A project piloted by UNC Greensboro (UNCG) has now received additional funding to make some slave records more accessible and researching them easier. The 'People Not Property" project looks to digitize property deeds and bills of sale in North Carolina which are linked to slavery. It is an addition to the evolution of the Digital Library on American Slavery, the project is leading towards a unique, centralized database of bills of sales indexing the names of enslaved people from across North Carolina, according to the project's website.
"People don't think to look in property records but property records are where you are going to find a lot of these things and one of the things we see in this project is insurance registries because people were insuring their slaves as property," said Richard Cox, a digital technology consultant with UNCG libraries and one of the primary researchers on 'People Not Property'. Cox is also the co-chair of the project's working group.
"They are all handwritten documents from the 1800s so there are a lot of challenges with that but it's a challenge we are looking forward to," said Cox.
The university has teamed up with the North Carolina State Archives, the Afro-American Genealogical Society, various researchers drawn from academic institutions across the state and 26 North Carolina county registers to digitize those records. The database will be available online and accessible to the public.
"In Guilford County, we have about 400 Slave deeds that are online and in Buncombe County they have about the same," said Jeff Thigpen, the Guilford County Register Of Deeds.
There are nearly 10,000 slave deeds and bills of sale which researchers plan to digitize and transcribe.
The National Historic Publications and Records Commission's nearly $300,000 grant would go towards that.
"Part of the goal has been for people to be able to reclaim their history and to be able to do their research so they know those family connections, added Thigpen. Buncombe County's Register of Deeds was one of the first to begin the digitization process in 2012.
"For many African-Americans, since there were no birth certificates, there were no marriage certificates or licenses they lose the trail in slavery," said Dr. Arwin Smallwood, Professor, and Chair of North Carolina Agricultural & Technical State University's (NCA&T) Department of History.
Smallwood who has written and researched extensively on African-American history and politics in North Carolina and across the country is also on the working group for the project.
"Much of African-American history is really these documents. Families who owned slaves going back to the 1600s in Virginia and North Carolina."
He said most people then moved down into South Carolina, Georgia and they further from the coast westward into Tennessee and Kentucky and as they settled they established various record and documents
"In those papers, they name the slaves they give descriptions of the slaves, they talked about whether they were light or dark, whether they had scars. They talk about the skills that the slaves possessed whether they were carpenters, seamstresses, brick masons or blacksmiths," added Smallwood.

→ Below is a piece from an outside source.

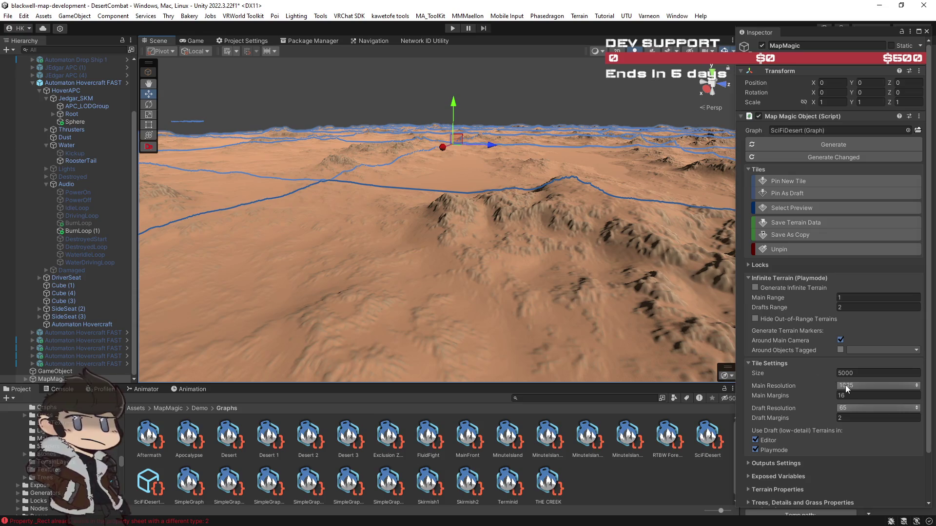
click(846, 386)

Deeds and bills of sale are often the only documentation of the movements and at that time, distributions of black people that exist prior to the 1865 Emancipation.
"This is about people and human beings and we need to understand that history," added Thigpen whose office fields requests for genealogy research.
"There are counties who have unfortunately lost their records to fires, floods, the passage of time so there is a very important preservation aspect," concluded Cox.
Cox also add that some of these deeds tell the stories of how some family members bought each other out of slavery or re-entered in order to stay together.
When completed, the People Not Property - Slave Deeds of North Carolina will include robust metadata, high-resolution images, and full-text searchable transcripts. Researchers hope to open the project to states beyond North Carolina, by creating a central location for accessing and researching slave deeds from across the Southern United States, according to the project's website.